Caballo de Troya
J. J. Benítez
Mi compañero en la «cuna», tan confundido y perplejo como yo, permaneció con los cinco
sentidos sobre aquel insólito «visitante». Pero el objeto se había inmovilizado y así
permanecería durante un buen rato.
Aún no me había recuperado de la sorpresa producida por la aproximación de aquel
misterioso objeto volante cuando vi cómo Jesús se desplomaba, clavando sus rodillas en tierra.
El golpe seco contra el suelo hizo estremecer a Juan Marcos. Ni el muchacho ni yo habíamos
visto jamás al Galileo con un semblante tan pálido y abatido.
Durante varios minutos, permaneció con la barbilla enterrada entre los pliegues del manto
que cubría sus hombros y pecho. Aquella profunda inclinación de su cabeza no me dejaba ver
con claridad su rostro, aunque casi estoy seguro que mantenía los ojos cerrados.
Sus brazos, inmóviles y derrotados a lo largo del cuerpo, acentuaban aún más aquel
repentino decaimiento.
Después, muy lentamente, fue elevando la cabeza, hasta dejar sus ojos fijos en el cielo. El
viento había empezado a enredar sus cabellos. Y levantando los brazos por encima del rostro,
exclamó con voz apagada y suplicante: « Abbá!»... « ¡Abbá!»
Quedé desconcertado. Aquella palabra aramea -que yo había escuchado en más de una
ocasión, cuando los niños se dirigían a sus padre- venía a significar «papá». Era el familiar y
conocido apelativo cariñoso que, por cierto, los judíos no empleaban jamás cuando se dirigían a
Dios. ¿Por qué lo utilizaba Jesús?
Sus ojos me impresionaron igualmente: aquel brillo habitual se había difuminado. Ahora
aparecían hundidos y sombreados por una tristeza que, de no haber conocido el probado
temple de aquel Hombre, hubiera jurado que se hallaba muy cerca del miedo.
-¡Abbá! -murmuró de nuevo-. He venido a este mundo para cumplir tu voluntad y así lo he
hecho... Sé que ha llegado la hora de sacrificar mi vida carnal... No lo rehuyo, pero desearía
saber si es tu voluntad que beba esta copa...
Sus palabras retumbaron en el huerto como un timbal fúnebre. No podía dar crédito a lo que
estaba oyendo: ¿Es que Jesús estaba atemorizado?

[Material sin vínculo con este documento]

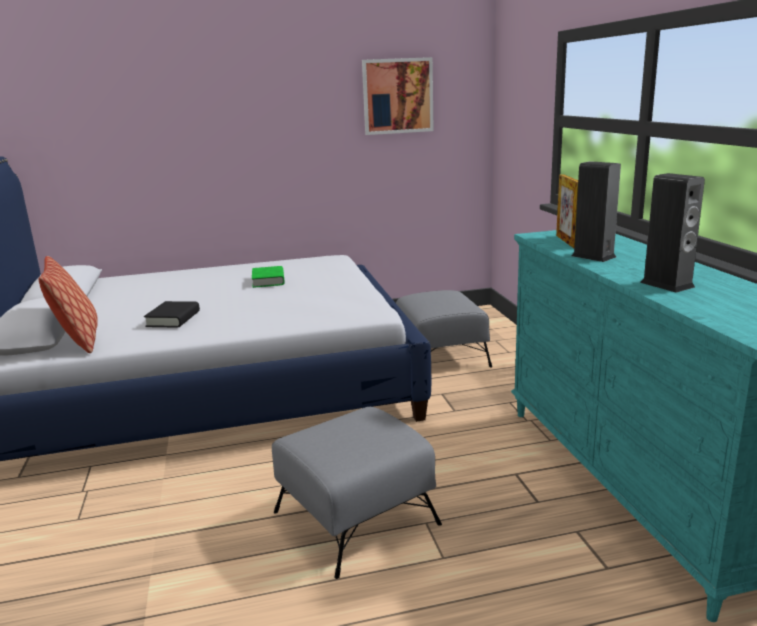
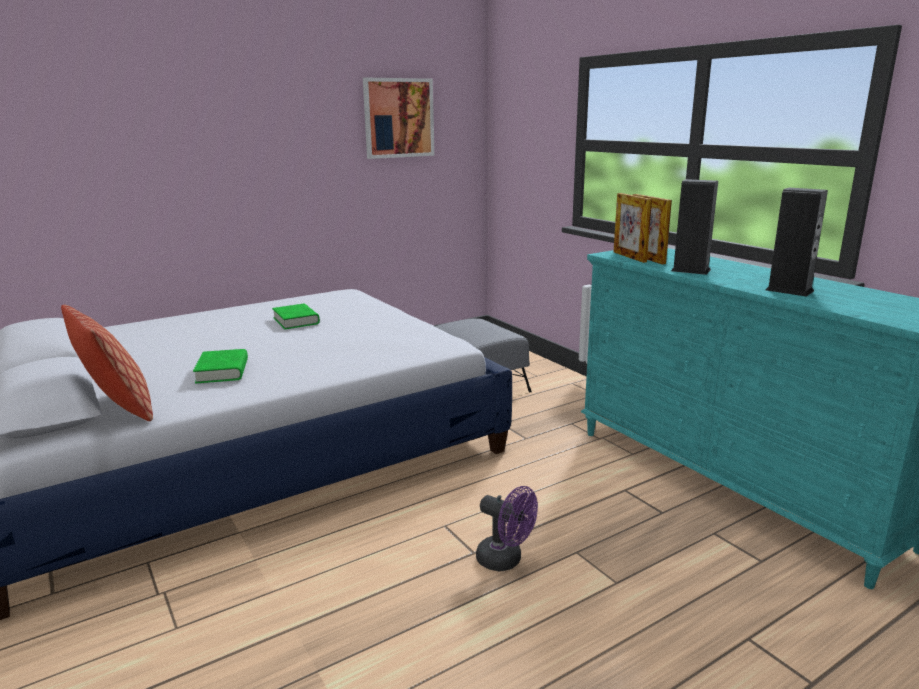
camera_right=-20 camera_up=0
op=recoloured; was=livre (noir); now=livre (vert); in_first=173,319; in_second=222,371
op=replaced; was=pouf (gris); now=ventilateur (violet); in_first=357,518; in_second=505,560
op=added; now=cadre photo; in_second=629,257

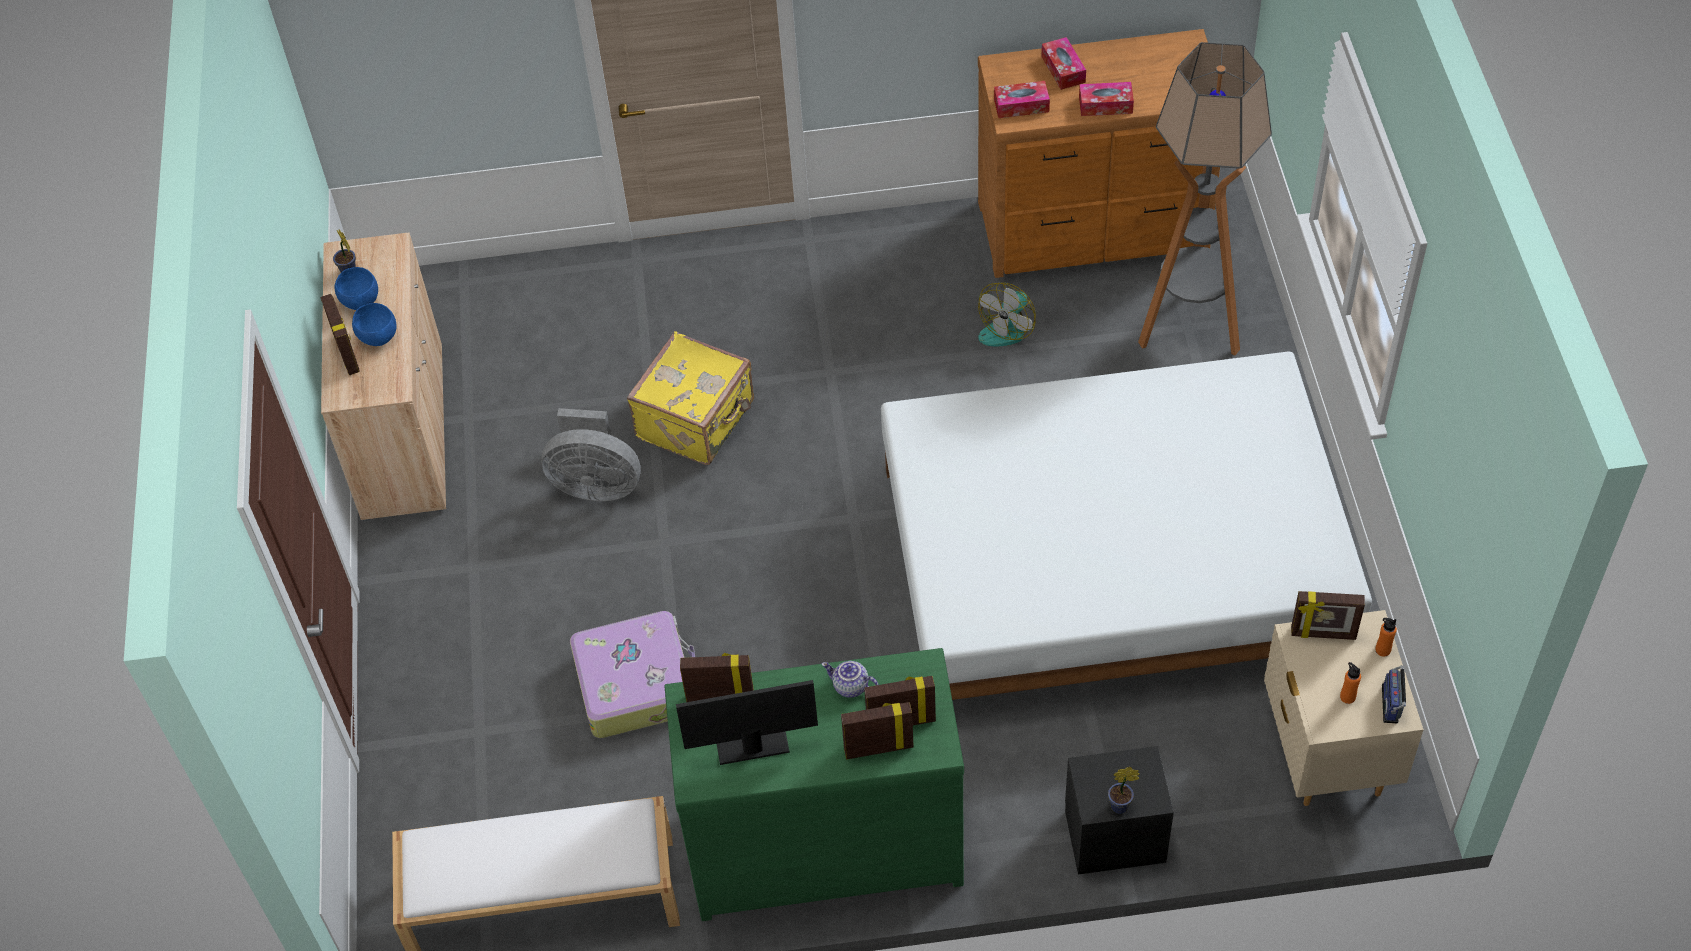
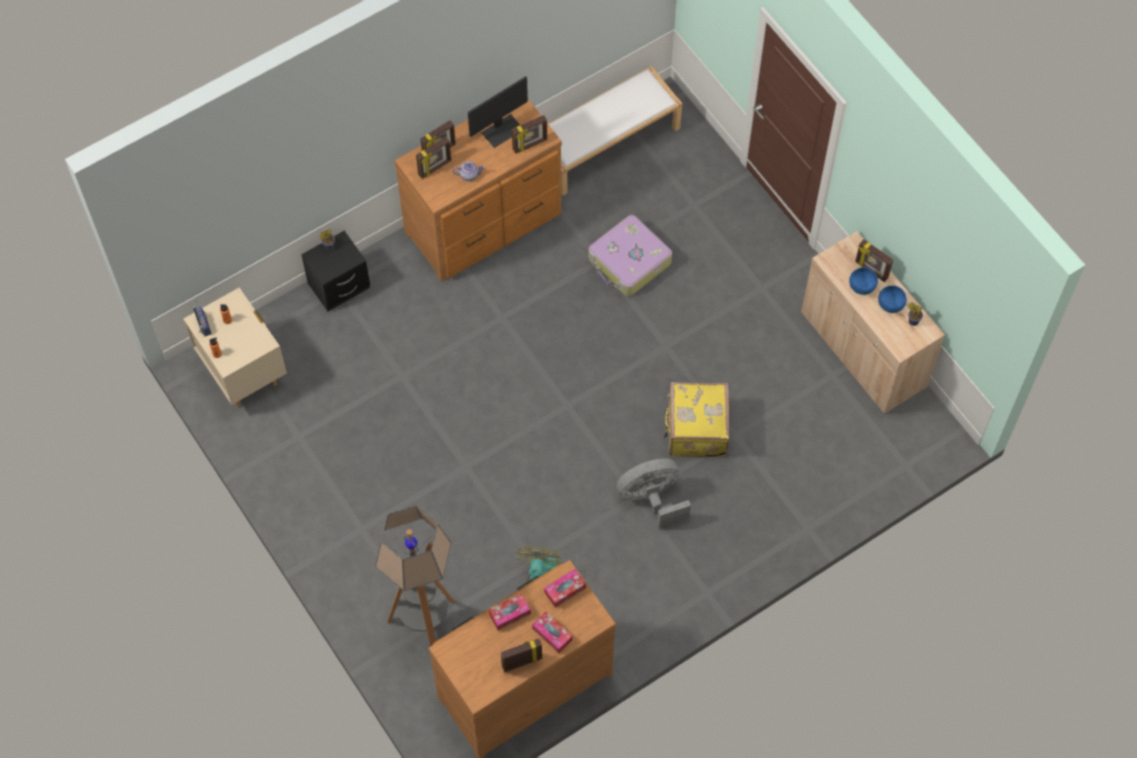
camera_right=150 camera_up=10
op=removed; was=lit (blanc); in_first=1112,568
op=moved; was=ventilateur (gris); in_first=596,484; in_second=652,499
op=moved; was=cadre photo; in_first=1323,634; in_second=521,661
op=recoloured; was=commode (vert); now=commode (marron); in_first=823,841; in_second=485,223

-... Dame la seguridad -prosiguió- de que con mi muerte te satisfago como lo he hecho en
vida.
Sus manos, abiertas, tensas e implorantes, fueron descendiendo poco a poco. Pero su rostro
-tenuemente iluminado por la Luna- no se movió. Y sin saber por qué, yo también miré hacia la
legión de estrellas y luceros, esperando que se produjera alguna señal.
En ese instante, y como si Eliseo hubiera leído mis pensamientos, abrió la conexión,
gritándome:
-¡Jasón, Jasón!... Se mueve otra vez. Ese objeto se está desplazando... ¡No puedo creerlo!...
Ha cambiado el rumbo: ahora está siguiendo el radial 2401... ¡Jasón, viene hacia aquí!... ¿Me
oyes, Jasón?
-Te escucho «5 x 5» -le respondí como pude-. Pero, ¿no será algún meteoro?
Eliseo casi me manda al infierno por aquella pregunta, evidentemente estúpida.
-Esa «cosa», Jasón, ha hecho estacionario2 durante más de veinte minutos... Ahora se
mueve muy despacio.
Si aquel inexplicable objeto se hallaba aún a unas 30 millas de nuestra posición, era ridículo
que siguiera escudriñando el espacio. Traté, pues, de calmar a mi hermano en el módulo,
rogándole que me mantuviera puntualmente informado de las evoluciones del eco en el radar.
Mientras tanto, el Maestro se había levantado y, dando media vuelta, caminó hacia los
discípulos. Dada la distancia no pude registrar sus palabras, pero sí observé cómo se inclinaba
sobre sus hombres, tocándoles con la mano izquierda. Los dos que yacían se despertaron y vi
cómo se incorporaban parcialmente.
Al poco, Jesús retornó hasta el calvero. Los tres apóstoles le observaron durante breves
minutos, terminando por recostarse nuevamente.
1
El objeto, que había seguido una trayectoria Norte, empezaba a desplazarse en dirección Oeste-Suroeste.
Justamente hacia el área de Jerusalén.